KiwiSaver funds with a higher allocation to shares and property were the best performing funds in the first quarter of 2010, according to Mercer’s KiwiSaver survey.
But Mercer New Zealand boss Martin Lewington has warned that with global markets starting to wobble, the positive results may not last long.
Growth funds in the survey earned a median return of 3.3% for the quarter with Fidelity Life Aggressive the top fund at 6.3%.
Balanced funds were next best, earning a median 2.9% return with Tower Balanced coming out on top on a 3.8% return for the quarter.
However, the speed of growth has slowed for both growth and balanced funds, which earned median returns of 28.7% and 19.7% respectively in the year to March 31.
The Fisher Funds Growth Fund was the best performing fund over the entire year, making a return of 50.8% in that period.
But the wide gap in returns between growth/balanced funds and conservative/default funds seen over the last year has closed in the March quarter.

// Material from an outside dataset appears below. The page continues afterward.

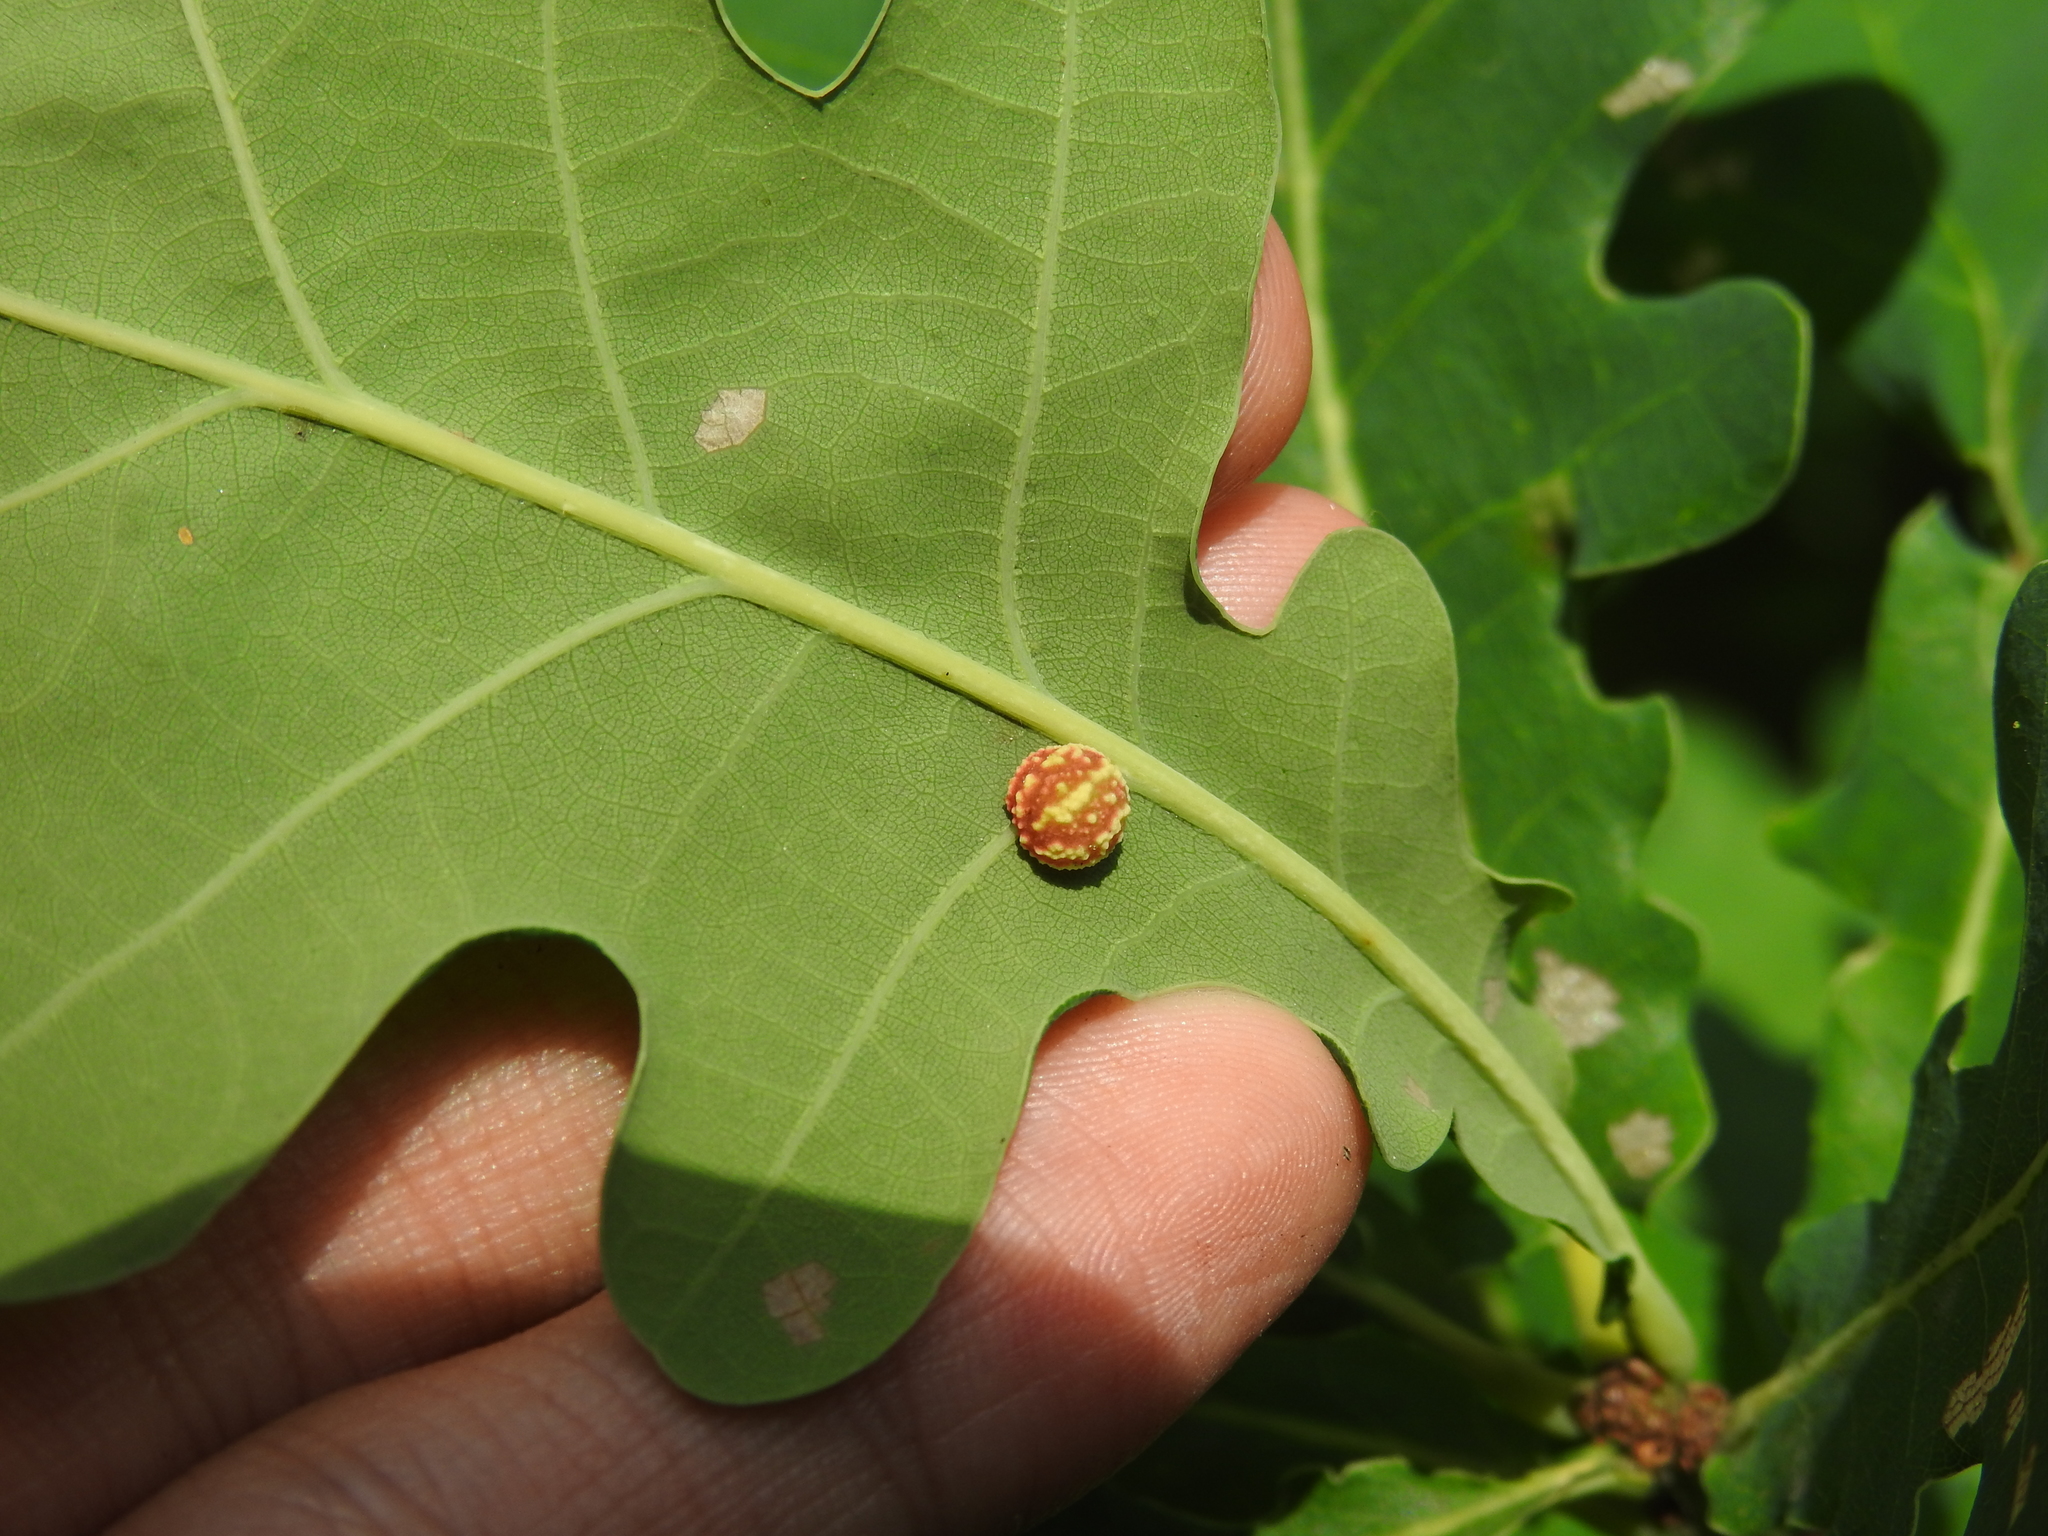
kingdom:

Conservative funds, which achieved a median return of 11.9% for the year, were not far behind balanced funds with a median return of 2.1% for the quarter.
Default funds were only slightly lower with a median return of 2.0% for the quarter, compared to 10.2% for the year.

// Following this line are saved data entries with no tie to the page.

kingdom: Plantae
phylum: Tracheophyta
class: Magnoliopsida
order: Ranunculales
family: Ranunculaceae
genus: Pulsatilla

Mr Lewington said funds were faring well given strong growth in global markets and better than expected corporate earnings, but growing concerns over possible sovereign debt defaults in the Eurozone could threaten the run of positive returns.
“While KiwiSaver funds have posted positive returns over the last four quarters, performance has reached a plateau and we’re not seeing the same level of growth achieved over the last six months.
“This is an outcome of the competing pressures influencing investment markets,” he said.
“While on one hand we’ve seen increased tolerance for risk, strong performance in the US market and better than expected corporate earnings, uncertainty still prevails and this is putting a cap on the markets.”
Despite their strong year growth and balanced funds still lag behind in overall performance since KiwiSaver was launched two and a half years ago.
In that time default funds have come out on top with a median return of 4.5% per year, followed by conservative funds (3.0%).
Default funds have gone backwards in that time with a median return of -0.2% while growth funds, which were hammered by the financial crisis, have achieved a median return of -3.7% per year.
The top seven default funds have grown by nearly $1 since June 2009, reaching 2.26 billion as at March 31, according to the Mercer survey.